## JOB:
Update the lines from the one containing "genus: Symplocos" through the one containing "scientific name: Sacciolepis angustissima" by changing "scientific name" to "species", and give only those lines back with nothing else altered.

— BEGIN TASK INPUT —

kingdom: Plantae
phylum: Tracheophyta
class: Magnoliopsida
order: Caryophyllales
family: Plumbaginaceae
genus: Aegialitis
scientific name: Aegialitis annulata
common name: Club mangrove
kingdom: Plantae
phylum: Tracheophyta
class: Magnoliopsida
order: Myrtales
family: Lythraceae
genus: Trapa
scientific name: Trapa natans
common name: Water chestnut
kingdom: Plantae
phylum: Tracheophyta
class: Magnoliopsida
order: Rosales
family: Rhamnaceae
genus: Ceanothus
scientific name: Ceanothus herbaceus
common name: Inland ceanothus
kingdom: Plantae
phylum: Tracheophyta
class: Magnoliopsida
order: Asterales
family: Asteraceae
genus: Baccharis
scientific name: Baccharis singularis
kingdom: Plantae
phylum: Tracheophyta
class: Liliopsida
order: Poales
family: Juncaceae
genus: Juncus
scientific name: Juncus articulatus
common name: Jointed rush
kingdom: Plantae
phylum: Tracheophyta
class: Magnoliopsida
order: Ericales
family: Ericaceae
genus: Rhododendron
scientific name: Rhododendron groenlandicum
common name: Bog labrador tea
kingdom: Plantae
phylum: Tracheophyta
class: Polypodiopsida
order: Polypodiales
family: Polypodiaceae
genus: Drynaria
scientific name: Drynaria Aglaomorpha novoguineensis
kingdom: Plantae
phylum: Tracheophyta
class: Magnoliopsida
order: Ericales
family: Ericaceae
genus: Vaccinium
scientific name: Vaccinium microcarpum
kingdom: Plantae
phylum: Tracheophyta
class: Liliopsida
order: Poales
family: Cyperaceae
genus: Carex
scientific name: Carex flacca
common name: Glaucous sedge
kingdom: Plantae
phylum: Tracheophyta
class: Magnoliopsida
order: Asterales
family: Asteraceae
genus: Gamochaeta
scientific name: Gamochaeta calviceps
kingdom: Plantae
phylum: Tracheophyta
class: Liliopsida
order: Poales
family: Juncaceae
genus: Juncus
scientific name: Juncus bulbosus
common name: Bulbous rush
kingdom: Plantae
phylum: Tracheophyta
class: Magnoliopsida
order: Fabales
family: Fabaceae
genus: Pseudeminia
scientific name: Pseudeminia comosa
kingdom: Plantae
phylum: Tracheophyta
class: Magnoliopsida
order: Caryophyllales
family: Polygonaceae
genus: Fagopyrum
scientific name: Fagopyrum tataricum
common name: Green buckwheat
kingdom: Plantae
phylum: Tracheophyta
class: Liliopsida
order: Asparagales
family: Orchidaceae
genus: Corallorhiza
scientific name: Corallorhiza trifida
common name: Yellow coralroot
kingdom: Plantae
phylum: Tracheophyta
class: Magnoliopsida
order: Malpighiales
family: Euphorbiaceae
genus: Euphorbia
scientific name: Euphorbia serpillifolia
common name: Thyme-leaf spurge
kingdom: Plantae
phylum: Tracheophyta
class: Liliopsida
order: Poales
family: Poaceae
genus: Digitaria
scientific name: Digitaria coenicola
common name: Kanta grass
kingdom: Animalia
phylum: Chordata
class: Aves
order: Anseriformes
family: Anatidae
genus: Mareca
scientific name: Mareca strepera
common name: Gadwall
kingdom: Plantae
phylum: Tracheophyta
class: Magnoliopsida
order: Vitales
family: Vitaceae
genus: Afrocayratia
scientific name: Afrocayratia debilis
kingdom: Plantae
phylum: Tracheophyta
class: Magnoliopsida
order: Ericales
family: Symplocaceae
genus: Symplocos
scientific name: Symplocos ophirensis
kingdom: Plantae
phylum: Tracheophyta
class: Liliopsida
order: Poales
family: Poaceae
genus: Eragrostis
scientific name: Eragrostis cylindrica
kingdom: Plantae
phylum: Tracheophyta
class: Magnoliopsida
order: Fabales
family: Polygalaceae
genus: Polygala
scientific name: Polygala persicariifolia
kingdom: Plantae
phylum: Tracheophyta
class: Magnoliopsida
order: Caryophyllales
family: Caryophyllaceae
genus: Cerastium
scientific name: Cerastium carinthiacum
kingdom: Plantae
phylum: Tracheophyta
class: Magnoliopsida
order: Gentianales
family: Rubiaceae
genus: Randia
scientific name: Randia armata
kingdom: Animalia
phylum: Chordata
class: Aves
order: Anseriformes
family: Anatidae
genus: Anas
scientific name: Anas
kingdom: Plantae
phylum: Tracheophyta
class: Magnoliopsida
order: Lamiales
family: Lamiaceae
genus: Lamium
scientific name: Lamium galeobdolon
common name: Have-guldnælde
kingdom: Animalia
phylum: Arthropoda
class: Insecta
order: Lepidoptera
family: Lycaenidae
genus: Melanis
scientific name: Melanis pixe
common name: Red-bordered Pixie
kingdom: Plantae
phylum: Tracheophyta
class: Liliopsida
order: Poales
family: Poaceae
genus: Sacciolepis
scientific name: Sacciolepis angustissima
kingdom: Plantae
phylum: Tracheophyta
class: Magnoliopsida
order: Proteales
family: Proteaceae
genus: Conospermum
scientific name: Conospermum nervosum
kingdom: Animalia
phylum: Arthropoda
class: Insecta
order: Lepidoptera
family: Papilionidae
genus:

— END TASK INPUT —

## FULL ANSWER:
genus: Symplocos
species: Symplocos ophirensis
kingdom: Plantae
phylum: Tracheophyta
class: Liliopsida
order: Poales
family: Poaceae
genus: Eragrostis
species: Eragrostis cylindrica
kingdom: Plantae
phylum: Tracheophyta
class: Magnoliopsida
order: Fabales
family: Polygalaceae
genus: Polygala
species: Polygala persicariifolia
kingdom: Plantae
phylum: Tracheophyta
class: Magnoliopsida
order: Caryophyllales
family: Caryophyllaceae
genus: Cerastium
species: Cerastium carinthiacum
kingdom: Plantae
phylum: Tracheophyta
class: Magnoliopsida
order: Gentianales
family: Rubiaceae
genus: Randia
species: Randia armata
kingdom: Animalia
phylum: Chordata
class: Aves
order: Anseriformes
family: Anatidae
genus: Anas
species: Anas
kingdom: Plantae
phylum: Tracheophyta
class: Magnoliopsida
order: Lamiales
family: Lamiaceae
genus: Lamium
species: Lamium galeobdolon
common name: Have-guldnælde
kingdom: Animalia
phylum: Arthropoda
class: Insecta
order: Lepidoptera
family: Lycaenidae
genus: Melanis
species: Melanis pixe
common name: Red-bordered Pixie
kingdom: Plantae
phylum: Tracheophyta
class: Liliopsida
order: Poales
family: Poaceae
genus: Sacciolepis
species: Sacciolepis angustissima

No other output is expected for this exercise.